• _PARTS OF THE EXERCISE_
1. According to the DBS merger thread, how many small independent cable businesses does the American Cable Association represent?
2. In the DBS merger thread, what are the ways the ACA president says a combined DBS company could weaken and eliminate competition from smaller market cable systems? List every one.
3. Return the portion of the DBS merger thread that opens with the words containing "# Small Cable" and closes with "their pending merger.", unchanged.

• _TEXT SEGMENT_
——
# Small Cable Challenges DBS Merger



## Steve Mehs (Mar 21, 2002)

The American Cable Association filed a letter with the Federal Communications Commission criticizing EchoStar and DirecTV for clouding "the record with vague generalizations and hyperbole" concerning their pending merger.

The ACA, which represents nearly 1,000 small independent cable businesses serving almost 8 million subscribers, filed the letter in response to statements made to the FCC by EchoStar and DirecTV about what they said were their "competitive disadvantage to incumbent cable systems."

"DBS growth in smaller markets shows that the applicants are at no competitive disadvantage. In fact, just the opposite is true - DBS has substantial advantages over small cable," Matt Polka, president of ACA, said in his letter to the FCC. He added that EchoStar and DirecTV have no intent to foster competition with smaller market cable systems, but rather eliminate the operators.

The ACA president said a combined DBS company will have at least three ways to weaken and eliminate competition from smaller market cable systems: Use of monopoly control over DBS to extract programming cost concessions; bottleneck control over program distribution; and exploitation of small cable's disparate regulatory burdens.

"In short, the record has shown that this merger is about the dominance by DBS of smaller markets and the elimination of competition for millions of subscribers, not about fostering competition and benefiting customers," the ACA letter said.

In response, EchoStar said it's not on a level playing field with cable - even small cable operators - given that it faces limitations in delivering local programming.

"It's an undisputed fact that consumers want their local news, weather, sports, and other unique, locally-produced programming. DBS, whether it be DISH Network or DirecTV, is not an equal competitor in any market where it does not offer local channels," EchoStar spokesman Marc Lumpkin said.

DISH Network or DirecTV can't offer local channels in smaller markets on their own, and will be limited to offering local channels in the top 50-70 TV markets out of a total of 210. "With the merger, every community in America will have a viable competitor to the entrenched cable operator, and every customer will pay the same price, whether they live in a town of five or a city of five million," Lumpkin said.

From SkyReport (Used with Permission)


----------



## Nick (Apr 23, 2002)

It is the height of arrogance that those
who are a monopoly within their
terrestrial franchises should object to
the legitimate objectives of their only
competition. 

Hmmm. How self-serving is that? 


Nickster :smoking:


----------



## woodman (May 17, 2002)

Everyone (and his brother) make a big point out of the monopoly that would be created by the merger of 'E' and 'D' ......

Just what do they think "cable" is and has been for decades? I for one, am looking forward to a knock-down, drag-out war between a unified DBS-monopoly VS. the cableTV-monopoly - may the better man win (which is DBS, of course).


----------



## Mark Holtz (Mar 23, 2002)

In many communities, cable is granted an exclusive license to operate, and the only way around it is with DBS.

Even though I may be paying a bit more for DBS than with cable, I'm getting a lot more, including channels which some people wish the local cable company was carrying.


----------
——
[Portion of a data file]
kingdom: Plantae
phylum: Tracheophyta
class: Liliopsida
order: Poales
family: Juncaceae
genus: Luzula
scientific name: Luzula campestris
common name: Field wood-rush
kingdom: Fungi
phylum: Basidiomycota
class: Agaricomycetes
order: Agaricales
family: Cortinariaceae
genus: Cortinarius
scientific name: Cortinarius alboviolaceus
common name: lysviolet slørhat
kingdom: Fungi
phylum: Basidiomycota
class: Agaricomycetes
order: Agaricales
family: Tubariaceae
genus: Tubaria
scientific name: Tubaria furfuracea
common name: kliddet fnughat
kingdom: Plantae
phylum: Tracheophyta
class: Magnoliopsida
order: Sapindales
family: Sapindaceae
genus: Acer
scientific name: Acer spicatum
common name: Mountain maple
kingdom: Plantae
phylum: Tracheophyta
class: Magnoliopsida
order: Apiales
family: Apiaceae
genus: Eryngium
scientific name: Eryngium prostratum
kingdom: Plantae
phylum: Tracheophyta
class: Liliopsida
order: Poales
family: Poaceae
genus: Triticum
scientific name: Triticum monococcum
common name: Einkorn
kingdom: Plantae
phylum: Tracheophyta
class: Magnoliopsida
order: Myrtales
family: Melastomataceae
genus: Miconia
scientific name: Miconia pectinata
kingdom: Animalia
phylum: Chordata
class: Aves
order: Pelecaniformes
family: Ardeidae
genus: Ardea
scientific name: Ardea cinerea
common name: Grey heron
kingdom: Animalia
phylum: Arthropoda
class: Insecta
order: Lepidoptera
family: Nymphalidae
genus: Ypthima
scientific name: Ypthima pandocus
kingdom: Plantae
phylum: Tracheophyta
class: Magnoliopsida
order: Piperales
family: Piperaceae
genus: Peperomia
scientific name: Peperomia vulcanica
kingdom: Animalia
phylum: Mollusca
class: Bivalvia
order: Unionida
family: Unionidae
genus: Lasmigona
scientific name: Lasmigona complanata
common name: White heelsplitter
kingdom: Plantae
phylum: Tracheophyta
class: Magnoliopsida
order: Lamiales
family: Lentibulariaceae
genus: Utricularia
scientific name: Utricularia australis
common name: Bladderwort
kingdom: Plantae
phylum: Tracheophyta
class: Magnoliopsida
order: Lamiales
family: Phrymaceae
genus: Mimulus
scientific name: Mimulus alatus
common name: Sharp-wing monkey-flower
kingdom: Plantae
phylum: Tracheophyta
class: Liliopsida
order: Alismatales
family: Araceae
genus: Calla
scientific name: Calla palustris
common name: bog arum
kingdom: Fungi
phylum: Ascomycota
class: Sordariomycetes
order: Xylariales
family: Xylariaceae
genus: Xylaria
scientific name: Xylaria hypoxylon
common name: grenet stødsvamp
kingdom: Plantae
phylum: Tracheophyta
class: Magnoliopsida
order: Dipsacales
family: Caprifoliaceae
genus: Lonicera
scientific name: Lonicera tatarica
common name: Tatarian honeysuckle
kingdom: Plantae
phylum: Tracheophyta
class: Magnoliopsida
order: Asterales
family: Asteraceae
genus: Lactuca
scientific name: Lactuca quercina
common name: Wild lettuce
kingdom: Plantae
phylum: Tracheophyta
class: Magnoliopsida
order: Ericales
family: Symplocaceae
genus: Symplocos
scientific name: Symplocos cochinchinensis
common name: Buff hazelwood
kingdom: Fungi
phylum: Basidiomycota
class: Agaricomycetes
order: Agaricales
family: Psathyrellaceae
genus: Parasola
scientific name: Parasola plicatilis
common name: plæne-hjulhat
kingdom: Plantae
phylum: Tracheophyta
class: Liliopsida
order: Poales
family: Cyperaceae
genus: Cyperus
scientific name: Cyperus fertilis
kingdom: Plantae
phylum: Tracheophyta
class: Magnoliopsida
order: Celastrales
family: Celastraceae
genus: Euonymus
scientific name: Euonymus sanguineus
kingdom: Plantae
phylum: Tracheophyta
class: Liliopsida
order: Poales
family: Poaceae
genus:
——
• _SOLUTIONS TO THE TASKS_
1. Nearly 1,000.

2.
- Use of monopoly control over DBS to extract programming cost concessions
- Bottleneck control over program distribution
- Exploitation of small cable's disparate regulatory burdens

3.
# Small Cable Challenges DBS Merger



## Steve Mehs (Mar 21, 2002)

The American Cable Association filed a letter with the Federal Communications Commission criticizing EchoStar and DirecTV for clouding "the record with vague generalizations and hyperbole" concerning their pending merger.